Jordan Spencer

The former Fitzsimons Army Base in Aurora, Colorado, continues to serve the community even though it was deactivated in 1999. The base is now home to Liberty View, a 59-unit development for veterans 62 and older.

The $20.2 million development was years in the making for the Housing Authority of the City of Aurora. When the base closed, the McKinney-Vento Homeless Act provided 15 acres of surplus federal property to the Colorado Department of Human Services to house veterans. In the early 2000s, a skilled-nursing facility was created, but no other efforts were made until a law was signed requiring the completion of the 15-acre site in 2016.

Jordan Spencer

Liberty View is now one of three buildings on the site that offers a continuum of housing options, in addition to the skilled nursing facility and a permanent supportive housing development from the Colorado Coalition for the Homeless. The campus also includes the Rocky Mountain Regional VA Medical Center, the University of Colorado Anschutz Medical Campus, as well as transit, restaurants, and parks.

The one- and two-bedroom community is serving veterans, including some formerly homeless, who earn between 30% and 60% of the area median income. In addition, 14 Section 8 vouchers are assisting lower-income veterans.

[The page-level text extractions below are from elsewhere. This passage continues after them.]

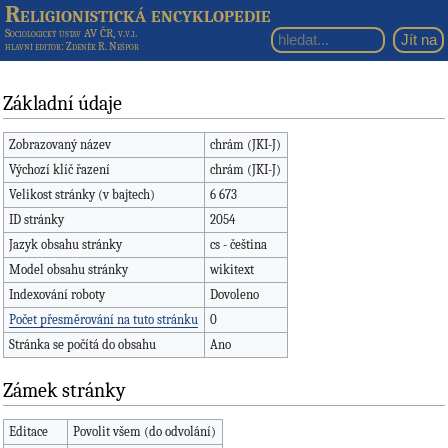
Religionistická encyklopedie
Sociologický ústav AV ČR, v.v.i.
hlavní editor
: Zdeněk R. Nešpor
Základní údaje
Zobrazovaný název
chrám (JKI-J)
Výchozí klíč řazení
chrám (JKI-J)
Velikost stránky (v bajtech)
6 673
ID stránky
2054
Jazyk obsahu stránky
cs - čeština
Model obsahu stránky
wikitext
Indexování roboty
Dovoleno
Počet přesměrování na tuto stránku
0
Stránka se počítá do obsahu
Ano
Zámek stránky
Editace
Povolit všem (do odvolání)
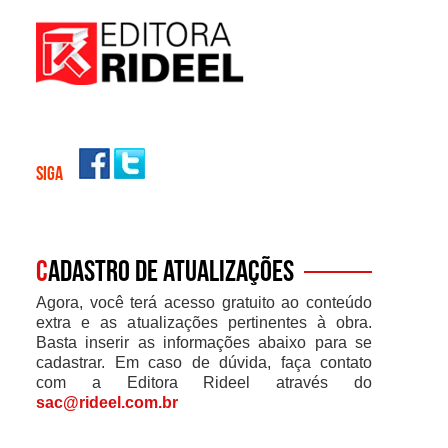
SIGA
C
adastro de atualizações
Agora, você terá acesso gratuito ao conteúdo
extra e as atualizações pertinentes à obra.
Basta inserir as informações abaixo para se
cadastrar. Em caso de dúvida, faça contato
com a Editora Rideel através do
sac@rideel.com.br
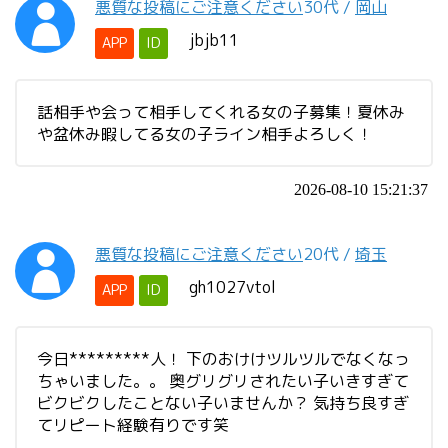
悪質な投稿にご注意ください
30代
/
岡山
jbjb11
APP
ID
話相手や会って相手してくれる女の子募集！夏休み
や盆休み暇してる女の子ライン相手よろしく！
2026-08-10 15:21:37
悪質な投稿にご注意ください
20代
/
埼玉
gh1027vtol
APP
ID
今日*********人！ 下のおけけツルツルでなくなっ
ちゃいました。。 奥グリグリされたい子いきすぎて
ビクビクしたことない子いませんか？ 気持ち良すぎ
てリピート経験有りです笑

“It is satisfying to see the veterans living there after working on the deal for so long,” says executive director Craig A. Maraschky. “It’s our way to give back to them.”

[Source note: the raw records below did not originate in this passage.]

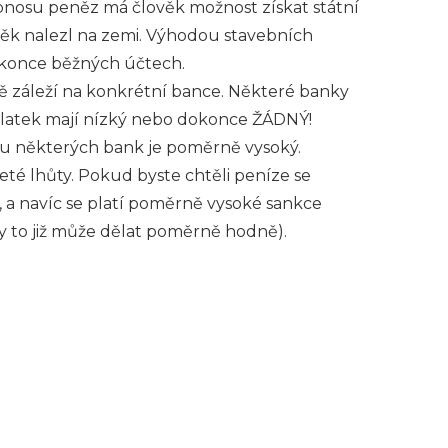
obnosu peněz má člověk možnost získat státní
věk nalezl na zemi. Výhodou stavebních
okonce běžných účtech.
ě záleží na konkrétní bance. Některé banky
poplatek mají nízký nebo dokonce ŽÁDNÝ!
ale u některých bank je poměrně vysoký.
eté lhůty. Pokud byste chtěli peníze se
, a navíc se platí poměrně vysoké sankce
ky to již může dělat poměrně hodně).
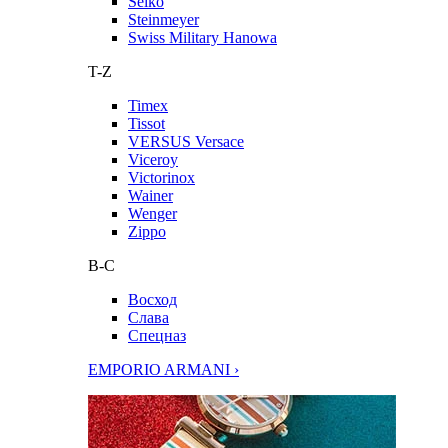
Seiko
Steinmeyer
Swiss Military Hanowa
T-Z
Timex
Tissot
VERSUS Versace
Viceroy
Victorinox
Wainer
Wenger
Zippo
В-С
Восход
Слава
Спецназ
EMPORIO ARMANI ›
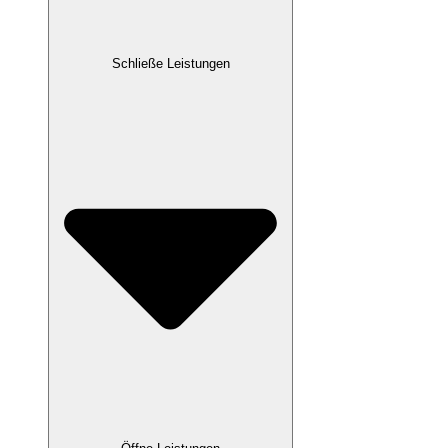
Schließe Leistungen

Amenities include a community room and kitchen, parcel lockers, a laundry room on each floor, resident gardens, EV-ready parking spaces, a fitness room, a library, and a computer lab. A service coordinator also helps connect residents to nearby resources as well as social events and activities.

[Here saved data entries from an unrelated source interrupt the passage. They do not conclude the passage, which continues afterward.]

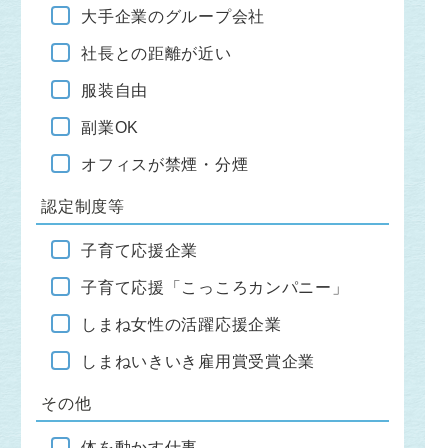
大手企業のグループ会社
社長との距離が近い
服装自由
副業OK
オフィスが禁煙・分煙
認定制度等
子育て応援企業
子育て応援「こっころカンパニー」
しまね女性の活躍応援企業
しまねいきいき雇用賞受賞企業
その他
体を動かす仕事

The development started leasing in January and was finished in May. “There’s a solid demand for senior housing for veterans,” he says, adding that he has seen a camaraderie between the residents during this short time. “We have some program activities that we put together, and the veterans have gotten together on their own. They like to support each other and share experiences that you might not see in other properties.”